Courtney Downey

The Test for Success

“Startup success can be engineered by following the process, which means it can be learned, which means it can be taught.” – Eric Ries

Pretty much everything you encounter in life is part of a process. Right now I am in the process of looking for a job after graduation. Like any other process, my journey to find a job started with an idea of what I want to do and how to execute it.

The same thing goes for building a startup. But according to the article “Methodology” by The Lean Startup, it is the steps following the idea that are the most important in gaining success. Here are a few key points they made about the process:

Eliminate Uncertainty

In other words do not jump before you fall. Execute your idea in a way that has some kind of direction, rather than muddling things together just because it is easy. If you take a “just do it” approach like the article condemns, then you risk not only failing quickly but spending more money than you need to as well. I do not know about you, but saving money and testing the idea sounds like a better option.

Work Smarter Not Harder

Disregard the question of whether or not a product can be built. Of course it can, but should it? The real question is why should the product be built and is there an sustainable business that can come out of it? These question are all part of the process and should be tested out. If you figure out what consumers are looking for before launching the product, then you have successfully created a market.

Both of these points revolve around the idea of a minimum viable product (MVP). The article “A Minimum Viable Product Is Not a Product, It’s a Process” by Yevgeniy (Jim) Brikman, discusses what a MVP is and how it is process that is continuously repeated.

What is Minimum Viable Product?

The MVP is the key component of the startup process. It is the decisions being made that lead to the execution of a product. Some of these decisions though, are not going to work, which is testing them out is a more reliable option. This point in the process might seem like a lot of trial-and-error but the faster you can pick out the problems, the faster you will be on the road to success.

Joe Gebbia, the co-founder of Airbnb, discusses MVP-as-a-process approach when launching his company in the “How Do You “Design” Trust Between Strangers?” Podcast by NPR’s TED Radio Hour.

Airbnb—perhaps one of the most brilliant short-term rental ideas in the world. In the podcast, Gebbia talks about the tedious process of designing this multi-million dollar company.

Building Relationships

One of the things he mentions in the podcast was the importance of relationships. He gives the example, if handing a stranger your unlocked phone makes you feel uneasy, think about handing over your house keys to a stranger. Does not seem like a good idea, right? But the way Gebbia and his team designed the website, ensures customers that it safe to use and reliable. The process of this, however, was not easy and nor was it quick. In fact, it took a long time for the company to take off but when it did, it soared.

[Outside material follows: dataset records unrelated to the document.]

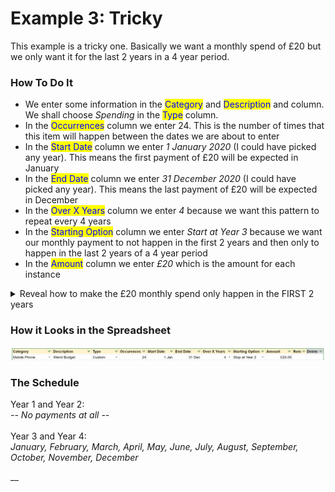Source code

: # Example 3: Tricky

This example is a tricky one. Basically we want a monthly spend of £20 but we only want it for the last 2 years in a 4 year period.

### How To Do It

* We enter some information in the <mark style="color:blue;">Category</mark> and <mark style="color:blue;">Description</mark> and column. We shall choose _Spending_ in the <mark style="color:blue;">Type</mark> column.
* In the <mark style="color:blue;">Occurrences</mark> column we enter 24. This is the number of times that this item will happen between the dates we are about to enter
* In the <mark style="color:blue;">Start Date</mark> column we enter _1 January 2020_ (I could have picked any year). This means the first payment of £20 will be expected in January
* In the <mark style="color:blue;">End Date</mark> column we enter _31 December 2020_ (I could have picked any year). This means the last payment of £20 will be expected in December&#x20;
* In the <mark style="color:blue;">Over X Years</mark> column we enter _4_ because we want this pattern to repeat every 4 years
* In the <mark style="color:blue;">Starting Option</mark> column we enter _Start at Year 3_ because we want our monthly payment to not happen in the first 2 years and then only to happen in the last 2 years of a 4 year period
* In the <mark style="color:blue;">Amount</mark> column we enter _£20_ which is the amount for each instance

<details>

<summary>Reveal how to make the £20 monthly spend only happen in the FIRST 2 years</summary>

In the <mark style="color:blue;">Starting Option</mark> column we enter _Stop at Year 2_ instead of _Start at Year 3_. Note how  the stopping option means **at the end of the year**

</details>

### How it Looks in the Spreadsheet

![Monthly spend for the last 2 years of a 4 year period](<../../.gitbook/assets/Monthly 2 Out Of 4.png>)

### **The Schedule**

Year 1 and Year 2:\
_-- No payments at all --_\
\
Year 3 and Year 4:\
_January, February, March, April, May, June, July, August, September, October, November, December_

__
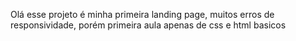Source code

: Olá esse projeto é minha primeira landing page, muitos erros de responsividade, porém primeira aula apenas de css e html basicos 
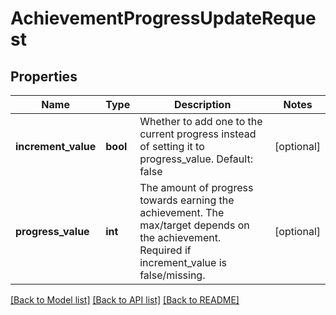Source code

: # AchievementProgressUpdateRequest

## Properties
Name | Type | Description | Notes
------------ | ------------- | ------------- | -------------
**increment_value** | **bool** | Whether to add one to the current progress instead of setting it to progress_value. Default: false | [optional] 
**progress_value** | **int** | The amount of progress towards earning the achievement. The max/target depends on the achievement. Required if increment_value is false/missing. | [optional] 

[[Back to Model list]](../README.md#documentation-for-models) [[Back to API list]](../README.md#documentation-for-api-endpoints) [[Back to README]](../README.md)


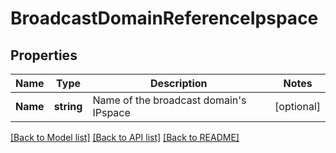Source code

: # BroadcastDomainReferenceIpspace

## Properties

Name | Type | Description | Notes
------------ | ------------- | ------------- | -------------
**Name** | **string** | Name of the broadcast domain&#39;s IPspace | [optional] 

[[Back to Model list]](../README.md#documentation-for-models) [[Back to API list]](../README.md#documentation-for-api-endpoints) [[Back to README]](../README.md)


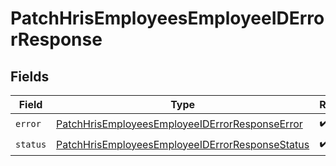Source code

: # PatchHrisEmployeesEmployeeIDErrorResponse


## Fields

| Field                                                                                                                     | Type                                                                                                                      | Required                                                                                                                  | Description                                                                                                               |
| ------------------------------------------------------------------------------------------------------------------------- | ------------------------------------------------------------------------------------------------------------------------- | ------------------------------------------------------------------------------------------------------------------------- | ------------------------------------------------------------------------------------------------------------------------- |
| `error`                                                                                                                   | [PatchHrisEmployeesEmployeeIDErrorResponseError](../../models/shared/patchhrisemployeesemployeeiderrorresponseerror.md)   | :heavy_check_mark:                                                                                                        | N/A                                                                                                                       |
| `status`                                                                                                                  | [PatchHrisEmployeesEmployeeIDErrorResponseStatus](../../models/shared/patchhrisemployeesemployeeiderrorresponsestatus.md) | :heavy_check_mark:                                                                                                        | N/A                                                                                                                       |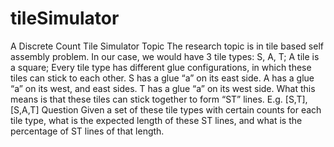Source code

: # tileSimulator
A Discrete Count Tile Simulator
Topic
  The research topic is in tile based self assembly problem. In our case, we would have 3 tile types: S, A, T; A tile is a square; Every tile type has different glue configurations, in which these tiles can stick to each other. S has a glue “a” on its east side. A has a glue “a” on its west, and east sides. T has a glue “a” on its west side. What this means is that these tiles can stick together to form “ST” lines. E.g. [S,T], [S,A,T]
Question
  Given a set of these tile types with certain counts for each tile type, what is the expected length of these ST lines, and what is the percentage of ST lines of that length.
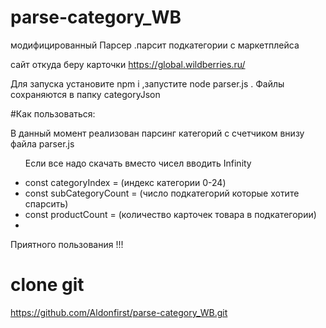 # parse-category_WB
модифицированный Парсер  .парсит подкатегории с маркетплейса

сайт откуда беру карточки https://global.wildberries.ru/

Для запуска   установите npm i ,запустите node parser.js .
Файлы сохраняются в папку categoryJson


#Как пользоваться:
 <p>В данный момент реализован парсинг категорий с счетчиком внизу файла parser.js</p>
<ul>
<p>Если все надо скачать  вместо чисел вводить Infinity</p>
<li>const categoryIndex = (индекс категории 0-24)</li>
<li>const subCategoryCount = (число подкатегорий которые хотите спарсить)</li>
<li>const productCount = (количество карточек товара в подкатегории)</li>
<li></li>
</ul>


Приятного пользования !!! 


# clone git
https://github.com/Aldonfirst/parse-category_WB.git
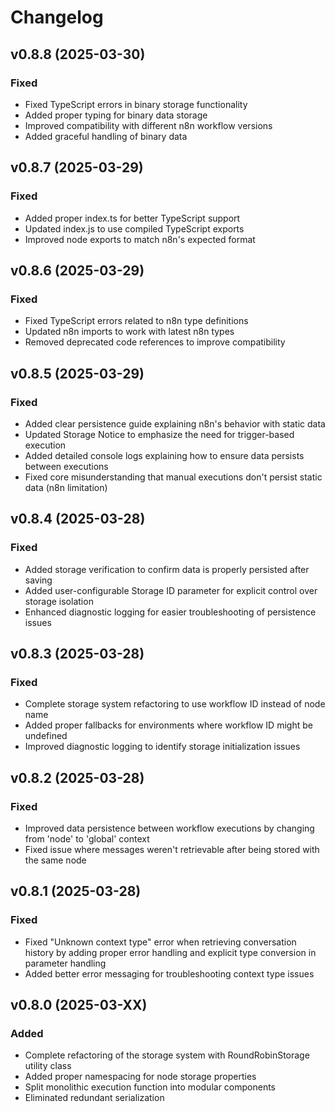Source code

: # Changelog

## v0.8.8 (2025-03-30)
### Fixed
- Fixed TypeScript errors in binary storage functionality
- Added proper typing for binary data storage
- Improved compatibility with different n8n workflow versions
- Added graceful handling of binary data

## v0.8.7 (2025-03-29)
### Fixed
- Added proper index.ts for better TypeScript support
- Updated index.js to use compiled TypeScript exports
- Improved node exports to match n8n's expected format

## v0.8.6 (2025-03-29)
### Fixed
- Fixed TypeScript errors related to n8n type definitions
- Updated n8n imports to work with latest n8n types
- Removed deprecated code references to improve compatibility

## v0.8.5 (2025-03-29)
### Fixed
- Added clear persistence guide explaining n8n's behavior with static data
- Updated Storage Notice to emphasize the need for trigger-based execution
- Added detailed console logs explaining how to ensure data persists between executions
- Fixed core misunderstanding that manual executions don't persist static data (n8n limitation)

## v0.8.4 (2025-03-28)
### Fixed
- Added storage verification to confirm data is properly persisted after saving
- Added user-configurable Storage ID parameter for explicit control over storage isolation
- Enhanced diagnostic logging for easier troubleshooting of persistence issues

## v0.8.3 (2025-03-28)
### Fixed
- Complete storage system refactoring to use workflow ID instead of node name
- Added proper fallbacks for environments where workflow ID might be undefined
- Improved diagnostic logging to identify storage initialization issues

## v0.8.2 (2025-03-28)
### Fixed
- Improved data persistence between workflow executions by changing from 'node' to 'global' context
- Fixed issue where messages weren't retrievable after being stored with the same node

## v0.8.1 (2025-03-28)
### Fixed
- Fixed "Unknown context type" error when retrieving conversation history by adding proper error handling and explicit type conversion in parameter handling
- Added better error messaging for troubleshooting context type issues

## v0.8.0 (2025-03-XX)
### Added
- Complete refactoring of the storage system with RoundRobinStorage utility class
- Added proper namespacing for node storage properties
- Split monolithic execution function into modular components
- Eliminated redundant serialization 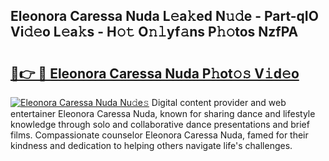 ## Eleonora Caressa Nuda L𝚎a𝚔ed N𝚞𝚍e - Part-qIO Vi𝚍𝚎o L𝚎a𝚔s - H𝚘𝚝 O𝚗𝚕yf𝚊ns P𝚑𝚘tos NzfPA

# <h2><a href="http://kf5wsm.oniu.top/?m=Eleonora+Caressa+Nuda">🔗👉 🔴 Eleonora Caressa Nuda P𝚑ot𝚘𝚜 V𝚒d𝚎o</a></h2>

[![Eleonora Caressa Nuda Nu𝚍e𝚜](https://i.imgur.com/0qMVB7G.gif)](http://kf5wsm.oniu.top/?m=Eleonora+Caressa+Nuda)
Digital content provider and web entertainer Eleonora Caressa Nuda, known for sharing dance and lifestyle knowledge through solo and collaborative dance presentations and brief films. Compassionate counselor Eleonora Caressa Nuda, famed for their kindness and dedication to helping others navigate life's challenges.  

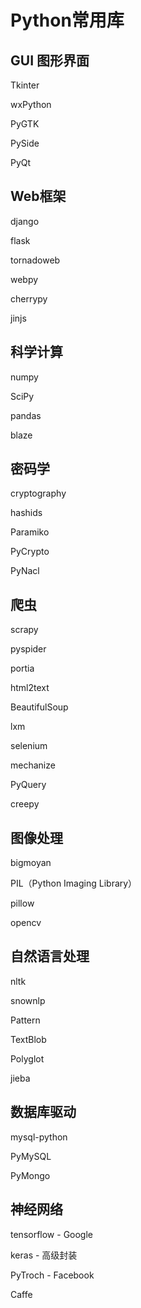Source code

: # Python常用库

## GUI 图形界面

Tkinter

wxPython

PyGTK

PySide

PyQt

## Web框架

django

flask

tornadoweb

webpy

cherrypy

jinjs

## 科学计算

numpy

SciPy

pandas

blaze

## 密码学

cryptography

hashids

Paramiko

PyCrypto

PyNacl

## 爬虫

scrapy

pyspider

portia

html2text

BeautifulSoup

lxm

selenium

mechanize

PyQuery

creepy

## 图像处理

bigmoyan

PIL（Python Imaging Library）

pillow

opencv

## 自然语言处理

nltk

snownlp

Pattern

TextBlob

Polyglot

jieba

## 数据库驱动

mysql-python

PyMySQL

PyMongo

## 神经网络

tensorflow - Google

keras - 高级封装

PyTroch - Facebook

Caffe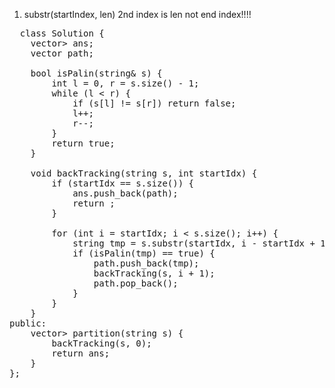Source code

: 1. substr(startIndex, len) 2nd index is len not end index!!!!
<pre>
  class Solution {
    vector<vector<string>> ans;
    vector<string> path;

    bool isPalin(string& s) {
        int l = 0, r = s.size() - 1;
        while (l < r) {
            if (s[l] != s[r]) return false;
            l++;
            r--;
        }
        return true;
    }

    void backTracking(string s, int startIdx) {
        if (startIdx == s.size()) {
            ans.push_back(path);
            return ;
        }

        for (int i = startIdx; i < s.size(); i++) {
            string tmp = s.substr(startIdx, i - startIdx + 1);
            if (isPalin(tmp) == true) {
                path.push_back(tmp);
                backTracking(s, i + 1);
                path.pop_back();
            }
        }
    }
public:
    vector<vector<string>> partition(string s) {
        backTracking(s, 0);
        return ans;
    }
};
</pre>
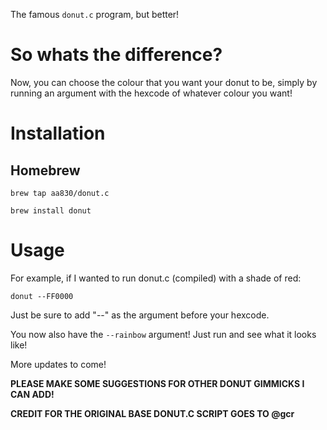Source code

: The famous `donut.c` program, but better!

# So whats the difference?

Now, you can choose the colour that you want your donut to be, simply by running an argument with the hexcode of whatever colour you want!

# Installation

## Homebrew

`brew tap aa830/donut.c`


`brew install donut`


# Usage
For example, if I wanted to run donut.c (compiled) with a shade of red:

`donut --FF0000`

Just be sure to add "--" as the argument before your hexcode.

You now also have the `--rainbow` argument! Just run and see what it looks like!

More updates to come!


**PLEASE MAKE SOME SUGGESTIONS FOR OTHER DONUT GIMMICKS I CAN ADD!**


**CREDIT FOR THE ORIGINAL BASE DONUT.C SCRIPT GOES TO @gcr <script src="https://gist.github.com/gcr/1075131.js"></script>**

Do not rush the process. Take your idea, make assumptions, and put them to the test. You are more than likely going to fail, and sometimes you might even need to take a step back, but the only way to find out if your product is going to work is if you put it in front of real users as quickly as you can.

 

 

 

2 thoughts on “The Test for Success

  1. I agree that a business can always be built, but there needs to be a reason why it is built and not started just because. You need to make sure it’s a worthwhile project before wasting time, money and energy on it.

    Liked by 1 person

  2. I loved this post. I really enjoyed how you focused a section on how imperative is to build relationships around you. It can be hard to trust people in general, imagine how much you need to trust people when creating a start up!